In 2004, Charlet was honored by Pumper as influential in vacuum truck technology. He was instrumental in septic service companies moving away from rudimentary diaphragm pumps or creating suction off a truck’s intake manifold and utilizing modern pumps and vacuum tanks.

“We’d buy a truck and build a body. I’d jump in to the truck and go out and do some demonstrations and sell it. Then I’d come back and we would do it all again,” he recalled at the time. “When I demonstrated a truck with a vacuum pump, they were amazed. Some people, after the demonstration, would refuse to buy one. They’d say, ‘People wouldn’t pay me — they’d think I was getting money too easily.’”
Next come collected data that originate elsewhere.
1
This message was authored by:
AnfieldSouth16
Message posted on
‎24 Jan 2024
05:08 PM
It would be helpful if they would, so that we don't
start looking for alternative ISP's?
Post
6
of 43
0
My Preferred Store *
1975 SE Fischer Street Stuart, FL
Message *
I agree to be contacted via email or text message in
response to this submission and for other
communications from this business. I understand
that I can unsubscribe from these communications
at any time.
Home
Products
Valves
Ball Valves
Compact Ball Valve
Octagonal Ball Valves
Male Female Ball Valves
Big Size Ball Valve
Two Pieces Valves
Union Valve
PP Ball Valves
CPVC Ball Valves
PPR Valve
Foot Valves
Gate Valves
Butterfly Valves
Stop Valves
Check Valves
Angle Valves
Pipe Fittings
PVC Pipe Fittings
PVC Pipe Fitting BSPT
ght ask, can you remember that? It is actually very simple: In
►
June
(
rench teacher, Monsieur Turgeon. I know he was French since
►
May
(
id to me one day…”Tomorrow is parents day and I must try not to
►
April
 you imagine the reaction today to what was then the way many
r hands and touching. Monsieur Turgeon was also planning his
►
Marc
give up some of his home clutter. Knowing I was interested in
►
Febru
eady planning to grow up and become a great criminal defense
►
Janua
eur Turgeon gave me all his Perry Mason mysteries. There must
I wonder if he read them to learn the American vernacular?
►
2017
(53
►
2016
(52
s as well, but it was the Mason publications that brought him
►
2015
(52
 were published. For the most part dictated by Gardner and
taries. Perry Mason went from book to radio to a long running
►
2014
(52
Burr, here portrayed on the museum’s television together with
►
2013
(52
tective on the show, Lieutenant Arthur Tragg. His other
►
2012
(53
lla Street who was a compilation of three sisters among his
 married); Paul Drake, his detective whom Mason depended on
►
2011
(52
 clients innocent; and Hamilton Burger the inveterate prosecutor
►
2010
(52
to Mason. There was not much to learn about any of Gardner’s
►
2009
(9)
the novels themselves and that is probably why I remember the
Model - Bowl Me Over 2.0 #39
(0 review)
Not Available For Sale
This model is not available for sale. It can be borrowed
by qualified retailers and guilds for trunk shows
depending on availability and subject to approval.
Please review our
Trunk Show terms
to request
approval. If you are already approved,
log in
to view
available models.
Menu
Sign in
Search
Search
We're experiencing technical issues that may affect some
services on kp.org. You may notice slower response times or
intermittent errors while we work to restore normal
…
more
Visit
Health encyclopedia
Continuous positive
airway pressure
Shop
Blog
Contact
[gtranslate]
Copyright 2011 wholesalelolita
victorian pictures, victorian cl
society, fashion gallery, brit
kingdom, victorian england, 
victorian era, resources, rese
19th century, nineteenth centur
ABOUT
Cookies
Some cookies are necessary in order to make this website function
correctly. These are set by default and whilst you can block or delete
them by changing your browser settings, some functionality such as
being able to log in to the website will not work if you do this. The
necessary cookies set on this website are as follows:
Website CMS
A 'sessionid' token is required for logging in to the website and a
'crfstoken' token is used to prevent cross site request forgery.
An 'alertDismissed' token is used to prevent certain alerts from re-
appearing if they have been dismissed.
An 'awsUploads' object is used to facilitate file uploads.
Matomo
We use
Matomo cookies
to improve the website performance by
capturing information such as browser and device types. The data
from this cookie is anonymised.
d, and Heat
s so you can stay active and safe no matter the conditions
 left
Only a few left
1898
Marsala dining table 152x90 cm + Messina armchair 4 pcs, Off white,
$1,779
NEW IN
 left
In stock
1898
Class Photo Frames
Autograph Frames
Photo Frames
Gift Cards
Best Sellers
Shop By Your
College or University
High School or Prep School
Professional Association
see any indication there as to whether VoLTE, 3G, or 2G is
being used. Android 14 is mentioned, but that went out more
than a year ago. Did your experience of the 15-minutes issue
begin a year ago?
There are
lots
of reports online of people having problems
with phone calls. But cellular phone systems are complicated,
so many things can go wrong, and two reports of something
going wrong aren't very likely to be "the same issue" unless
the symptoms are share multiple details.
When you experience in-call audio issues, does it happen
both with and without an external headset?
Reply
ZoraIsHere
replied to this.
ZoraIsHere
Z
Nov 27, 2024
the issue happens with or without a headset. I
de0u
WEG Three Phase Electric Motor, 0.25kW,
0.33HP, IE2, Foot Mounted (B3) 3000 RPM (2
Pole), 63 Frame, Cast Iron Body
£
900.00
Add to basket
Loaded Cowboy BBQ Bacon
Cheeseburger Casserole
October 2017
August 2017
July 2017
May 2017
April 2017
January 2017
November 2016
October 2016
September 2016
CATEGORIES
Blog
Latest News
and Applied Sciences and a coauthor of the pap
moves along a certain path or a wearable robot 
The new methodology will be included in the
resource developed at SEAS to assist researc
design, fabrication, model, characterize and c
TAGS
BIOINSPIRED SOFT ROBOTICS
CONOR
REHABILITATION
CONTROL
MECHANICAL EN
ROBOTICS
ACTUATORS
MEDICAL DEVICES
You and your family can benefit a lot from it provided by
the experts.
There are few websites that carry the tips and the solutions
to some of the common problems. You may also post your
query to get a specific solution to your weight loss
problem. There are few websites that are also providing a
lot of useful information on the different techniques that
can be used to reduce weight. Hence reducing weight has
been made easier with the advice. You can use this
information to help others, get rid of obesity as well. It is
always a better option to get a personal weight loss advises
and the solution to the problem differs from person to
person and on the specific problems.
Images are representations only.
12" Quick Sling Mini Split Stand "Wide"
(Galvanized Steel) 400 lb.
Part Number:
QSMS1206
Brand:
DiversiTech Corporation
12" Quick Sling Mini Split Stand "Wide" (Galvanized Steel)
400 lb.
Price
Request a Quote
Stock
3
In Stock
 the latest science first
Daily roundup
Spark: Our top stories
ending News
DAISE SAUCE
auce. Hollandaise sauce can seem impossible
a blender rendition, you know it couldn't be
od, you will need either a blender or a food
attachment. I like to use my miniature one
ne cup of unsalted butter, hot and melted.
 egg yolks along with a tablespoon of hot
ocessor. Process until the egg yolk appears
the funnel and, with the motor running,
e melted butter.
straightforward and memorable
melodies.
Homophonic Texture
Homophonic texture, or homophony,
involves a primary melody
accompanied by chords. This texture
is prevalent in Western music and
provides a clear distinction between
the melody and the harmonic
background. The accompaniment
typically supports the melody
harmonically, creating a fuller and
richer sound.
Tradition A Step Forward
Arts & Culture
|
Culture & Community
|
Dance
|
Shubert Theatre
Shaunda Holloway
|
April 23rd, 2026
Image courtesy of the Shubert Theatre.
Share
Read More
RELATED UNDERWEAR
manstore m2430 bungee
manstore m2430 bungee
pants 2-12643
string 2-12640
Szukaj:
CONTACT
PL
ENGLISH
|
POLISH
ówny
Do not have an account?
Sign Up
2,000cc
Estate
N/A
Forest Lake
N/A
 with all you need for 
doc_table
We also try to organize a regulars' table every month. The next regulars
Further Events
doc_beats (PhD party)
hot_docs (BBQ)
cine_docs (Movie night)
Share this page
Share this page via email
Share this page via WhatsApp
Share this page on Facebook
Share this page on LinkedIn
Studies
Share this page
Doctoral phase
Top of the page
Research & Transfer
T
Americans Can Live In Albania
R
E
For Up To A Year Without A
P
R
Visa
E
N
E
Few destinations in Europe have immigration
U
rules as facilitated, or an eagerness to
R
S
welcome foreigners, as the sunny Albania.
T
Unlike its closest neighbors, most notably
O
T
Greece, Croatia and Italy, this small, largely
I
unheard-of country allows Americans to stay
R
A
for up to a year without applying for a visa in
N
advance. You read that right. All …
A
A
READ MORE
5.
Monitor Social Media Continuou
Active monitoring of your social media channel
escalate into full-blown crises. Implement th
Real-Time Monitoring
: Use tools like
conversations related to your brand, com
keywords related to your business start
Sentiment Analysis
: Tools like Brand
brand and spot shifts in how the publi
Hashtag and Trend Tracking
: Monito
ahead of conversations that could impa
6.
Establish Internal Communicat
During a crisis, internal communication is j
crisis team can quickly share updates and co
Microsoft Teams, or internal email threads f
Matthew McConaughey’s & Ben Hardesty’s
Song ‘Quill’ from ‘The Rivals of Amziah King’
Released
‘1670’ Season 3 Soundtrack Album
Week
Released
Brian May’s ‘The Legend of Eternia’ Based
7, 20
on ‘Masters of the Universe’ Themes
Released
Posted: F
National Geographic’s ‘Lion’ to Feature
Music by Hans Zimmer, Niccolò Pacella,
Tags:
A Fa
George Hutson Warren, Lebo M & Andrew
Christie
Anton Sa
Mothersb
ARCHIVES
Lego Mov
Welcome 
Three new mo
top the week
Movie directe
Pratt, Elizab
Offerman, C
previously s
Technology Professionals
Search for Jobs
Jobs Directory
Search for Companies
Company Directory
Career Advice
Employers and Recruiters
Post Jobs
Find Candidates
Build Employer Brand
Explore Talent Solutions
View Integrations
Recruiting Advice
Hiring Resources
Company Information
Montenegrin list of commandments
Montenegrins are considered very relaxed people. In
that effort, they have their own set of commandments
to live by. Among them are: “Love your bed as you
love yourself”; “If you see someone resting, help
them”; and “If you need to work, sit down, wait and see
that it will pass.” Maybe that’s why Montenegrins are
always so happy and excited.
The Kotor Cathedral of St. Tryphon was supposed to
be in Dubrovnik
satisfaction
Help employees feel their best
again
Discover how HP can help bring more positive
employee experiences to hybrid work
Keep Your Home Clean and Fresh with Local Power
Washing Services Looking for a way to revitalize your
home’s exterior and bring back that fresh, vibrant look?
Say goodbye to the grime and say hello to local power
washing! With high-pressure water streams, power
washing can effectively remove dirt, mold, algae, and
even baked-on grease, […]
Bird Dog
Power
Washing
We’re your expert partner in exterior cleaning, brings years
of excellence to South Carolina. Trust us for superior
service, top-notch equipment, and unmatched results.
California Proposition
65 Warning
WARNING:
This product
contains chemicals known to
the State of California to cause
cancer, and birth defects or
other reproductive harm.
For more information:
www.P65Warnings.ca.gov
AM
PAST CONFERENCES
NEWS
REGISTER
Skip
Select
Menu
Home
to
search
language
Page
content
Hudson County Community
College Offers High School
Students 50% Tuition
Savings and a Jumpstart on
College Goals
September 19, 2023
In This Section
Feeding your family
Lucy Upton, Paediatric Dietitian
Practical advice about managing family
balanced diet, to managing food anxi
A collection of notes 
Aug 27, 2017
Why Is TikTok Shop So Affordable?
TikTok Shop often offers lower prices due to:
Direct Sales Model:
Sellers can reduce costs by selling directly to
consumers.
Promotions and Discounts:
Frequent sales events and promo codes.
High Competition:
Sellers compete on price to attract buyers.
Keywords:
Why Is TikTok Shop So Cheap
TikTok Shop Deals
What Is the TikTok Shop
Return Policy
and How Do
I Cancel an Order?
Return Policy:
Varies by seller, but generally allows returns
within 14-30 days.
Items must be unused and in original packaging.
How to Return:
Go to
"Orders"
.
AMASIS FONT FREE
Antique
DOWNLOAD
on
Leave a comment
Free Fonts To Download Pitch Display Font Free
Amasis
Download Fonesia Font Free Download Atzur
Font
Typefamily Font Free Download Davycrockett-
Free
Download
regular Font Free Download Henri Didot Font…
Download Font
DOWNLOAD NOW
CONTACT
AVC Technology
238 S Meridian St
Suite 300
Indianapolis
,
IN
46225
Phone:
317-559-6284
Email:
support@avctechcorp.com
Charlet operated the vacuum tank manufacturing company Industrial Municipal Engineering, or IME, with Leland Pearson and then later started an aluminum tank distributorship, LC Tanks. In 2004, he told Pumper that IME was the first company to introduce full-opening rear doors and hoisted tanks, and brought Moro pumps to the U.S. market. Charlet also served as president of Kentucky-based IBEX, which manufactured vacuum trucks and dewatering systems.

In a 2012 letter in Pumper, Charlet announced the sale of LC Tanks and his retirement after 45 years in the liquid waste industry. Charlet was a U.S. Navy veteran. Memorials may be made to the Alzheimer’s Association, Greater Kentucky Chapter, 6100 Dutchmans Lane, Suite 401, Louisville, KY 40206-3506.